[Supplied information]
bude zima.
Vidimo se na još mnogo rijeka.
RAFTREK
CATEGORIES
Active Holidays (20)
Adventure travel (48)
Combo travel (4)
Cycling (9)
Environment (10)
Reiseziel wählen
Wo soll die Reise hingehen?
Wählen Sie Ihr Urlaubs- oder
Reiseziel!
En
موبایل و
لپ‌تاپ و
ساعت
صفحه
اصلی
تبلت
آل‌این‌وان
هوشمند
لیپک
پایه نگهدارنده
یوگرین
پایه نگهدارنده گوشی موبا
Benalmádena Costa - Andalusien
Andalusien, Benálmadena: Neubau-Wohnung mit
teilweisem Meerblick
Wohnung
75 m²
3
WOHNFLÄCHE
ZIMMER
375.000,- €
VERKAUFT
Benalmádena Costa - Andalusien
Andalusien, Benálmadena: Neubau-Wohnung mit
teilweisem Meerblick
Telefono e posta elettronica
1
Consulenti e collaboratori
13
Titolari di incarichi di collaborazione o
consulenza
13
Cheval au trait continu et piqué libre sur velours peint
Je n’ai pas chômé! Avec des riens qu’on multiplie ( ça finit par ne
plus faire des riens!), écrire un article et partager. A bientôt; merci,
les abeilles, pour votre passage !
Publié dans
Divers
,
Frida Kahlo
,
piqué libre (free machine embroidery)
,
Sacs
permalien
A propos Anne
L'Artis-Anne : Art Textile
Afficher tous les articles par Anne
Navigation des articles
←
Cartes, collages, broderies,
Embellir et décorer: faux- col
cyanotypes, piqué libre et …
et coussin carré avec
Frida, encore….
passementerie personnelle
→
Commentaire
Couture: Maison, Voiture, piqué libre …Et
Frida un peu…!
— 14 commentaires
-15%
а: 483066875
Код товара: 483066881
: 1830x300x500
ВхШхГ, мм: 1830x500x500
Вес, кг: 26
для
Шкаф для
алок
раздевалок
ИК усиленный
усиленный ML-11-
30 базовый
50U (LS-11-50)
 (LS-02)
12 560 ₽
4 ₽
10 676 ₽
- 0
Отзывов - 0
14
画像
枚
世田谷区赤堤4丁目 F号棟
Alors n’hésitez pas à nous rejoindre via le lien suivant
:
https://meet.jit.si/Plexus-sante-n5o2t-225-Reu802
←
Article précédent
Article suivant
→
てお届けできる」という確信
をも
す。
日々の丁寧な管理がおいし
[/Supplied information]
The problem
Can you arrange every line of these items as a numbered list, skipping any blank lines?

Solution for this problem
1. bude zima.
2. Vidimo se na još mnogo rijeka.
3. RAFTREK
4. CATEGORIES
5. Active Holidays (20)
6. Adventure travel (48)
7. Combo travel (4)
8. Cycling (9)
9. Environment (10)
10. Reiseziel wählen
11. Wo soll die Reise hingehen?
12. Wählen Sie Ihr Urlaubs- oder
13. Reiseziel!
14. En
15. موبایل و
16. لپ‌تاپ و
17. ساعت
18. صفحه
19. اصلی
20. تبلت
21. آل‌این‌وان
22. هوشمند
23. لیپک
24. پایه نگهدارنده
25. یوگرین
26. پایه نگهدارنده گوشی موبا
27. Benalmádena Costa - Andalusien
28. Andalusien, Benálmadena: Neubau-Wohnung mit
29. teilweisem Meerblick
30. Wohnung
31. 75 m²
32. 3
33. WOHNFLÄCHE
34. ZIMMER
35. 375.000,- €
36. VERKAUFT
37. Benalmádena Costa - Andalusien
38. Andalusien, Benálmadena: Neubau-Wohnung mit
39. teilweisem Meerblick
40. Telefono e posta elettronica
41. 1
42. Consulenti e collaboratori
43. 13
44. Titolari di incarichi di collaborazione o
45. consulenza
46. 13
47. Cheval au trait continu et piqué libre sur velours peint
48. Je n’ai pas chômé! Avec des riens qu’on multiplie ( ça finit par ne
49. plus faire des riens!), écrire un article et partager. A bientôt; merci,
50. les abeilles, pour votre passage !
51. Publié dans
52. Divers
53. ,
54. Frida Kahlo
55. ,
56. piqué libre (free machine embroidery)
57. ,
58. Sacs
59. permalien
60. A propos Anne
61. L'Artis-Anne : Art Textile
62. Afficher tous les articles par Anne
63. Navigation des articles
64. ←
65. Cartes, collages, broderies,
66. Embellir et décorer: faux- col
67. cyanotypes, piqué libre et …
68. et coussin carré avec
69. Frida, encore….
70. passementerie personnelle
71. →
72. Commentaire
73. Couture: Maison, Voiture, piqué libre …Et
74. Frida un peu…!
75. — 14 commentaires
76. -15%
77. а: 483066875
78. Код товара: 483066881
79. : 1830x300x500
80. ВхШхГ, мм: 1830x500x500
81. Вес, кг: 26
82. для
83. Шкаф для
84. алок
85. раздевалок
86. ИК усиленный
87. усиленный ML-11-
88. 30 базовый
89. 50U (LS-11-50)
90.  (LS-02)
91. 12 560 ₽
92. 4 ₽
93. 10 676 ₽
94. - 0
95. Отзывов - 0
96. 14
97. 画像
98. 枚
99. 世田谷区赤堤4丁目 F号棟
100. Alors n’hésitez pas à nous rejoindre via le lien suivant
101. :
102. https://meet.jit.si/Plexus-sante-n5o2t-225-Reu802
103. ←
104. Article précédent
105. Article suivant
106. →
107. てお届けできる」という確信
108. をも
109. す。
110. 日々の丁寧な管理がおいし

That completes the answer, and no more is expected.